BEGIN STUDY TEXT
The very first page of Michael Heald's new book of essays features these four words: "My twenties are ending."
Goodbye to the Nervous Apprehension is made up of 11 autobiographical essays. Together, they're a kind of field guide to Heald's '20s. In his telling, this is a decade of self-definition and self-discovery — a time that's both painful and thrilling. He writes about a strained relationship with his older brother and about doomed romantic entanglements. He captures the special place that music holds in those years, and what it means to be 5 foot 4:
"Five four is the average height of the American woman. Five four is taller than Paul Simon, Danny DeVito, Prince, and Danzig. Those guys turned out alright."
Above all, Goodbye to the Nervous Apprehension is about dealing with disappointment, and learning how to embrace a life that doesn't fit the pattern you'd set for yourself.
The Portland-based writer and editor of Perfect Day Publishing discussed these ideas and more during an interview on Think Out Loud.
On his version of "nervous apprehension":
"I had about a year of panic attacks that I write about in the book, but it's not something I suffer from these days. But I would say 'nervous apprehension' extends beyond really intense anxiety to just kind of like sitting in your apartment waiting for someone to text you, to being at work, sort of unhappily waiting for something to change. I've spent a lot of time hoping for things like this to happen — the title is extremely optimistic, I would say. The fact is, I'm still nervous right now and I still don't know if a career in writing is really feasible. It's still a hard path.
END STUDY TEXT
BEGIN DATASET EXTRACT
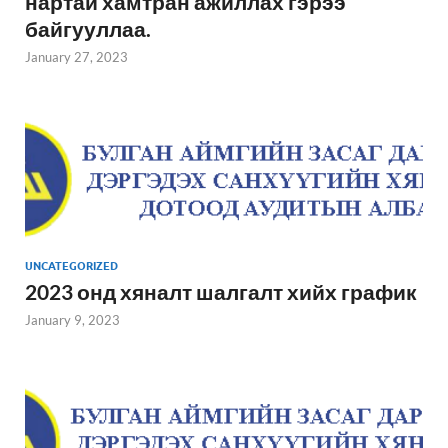
нартай хамтран ажиллах гэрээ
байгууллаа.
January 27, 2023
UNCATEGORIZED
2023 онд хяналт шалгалт хийх график
January 9, 2023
END DATASET EXTRACT
### WHAT TO WORK ON
(1) According to the article on Michael Heald's book, how many essays make up Goodbye to the Nervous Apprehension?
(2) Carry the article on Michael Heald's book forward from its final sentence.
The listing has no connection to the article on Michael Heald's book.

### ANSWERS TO EACH TASK
(1) It is made up of 11 autobiographical essays.

(2)
On being 5 foot 4 inches and dating in college:
"When I got to college I wasn't really aware of how short I was in comparison to your average American dude. Five four is really short, but I think when you're in high school you have freshmen around and you have also known these people since childhood, so I didn't really feel that things had changed all that much. But early on in college I started noticing that something was really different in the college environment .. People from 18 to 22 have grown and so I noticed that I was like a foot shorter than a lot of my friends, including one of my closest friends [who] was six [feet] seven [inches] so that difference was really felt, acutely."
On why he started a publishing house:
"I think because [books] are dying, because the larger publishing houses are sort of in crisis. I felt like there was an opportunity to get notice regionally. One thing Portland's amazing at is really supporting local arts. But also having the control over the output and the timeline. We're very quick from finishing the written part of making a book to doing the design to actually getting it printed and getting it out."
Listen to Think Out Loud's full conversation with Michael Heald.
Go See Him
- Michael Heald & Dan DeWeese read from their books
- Monday, January 14, 7:30 p.m.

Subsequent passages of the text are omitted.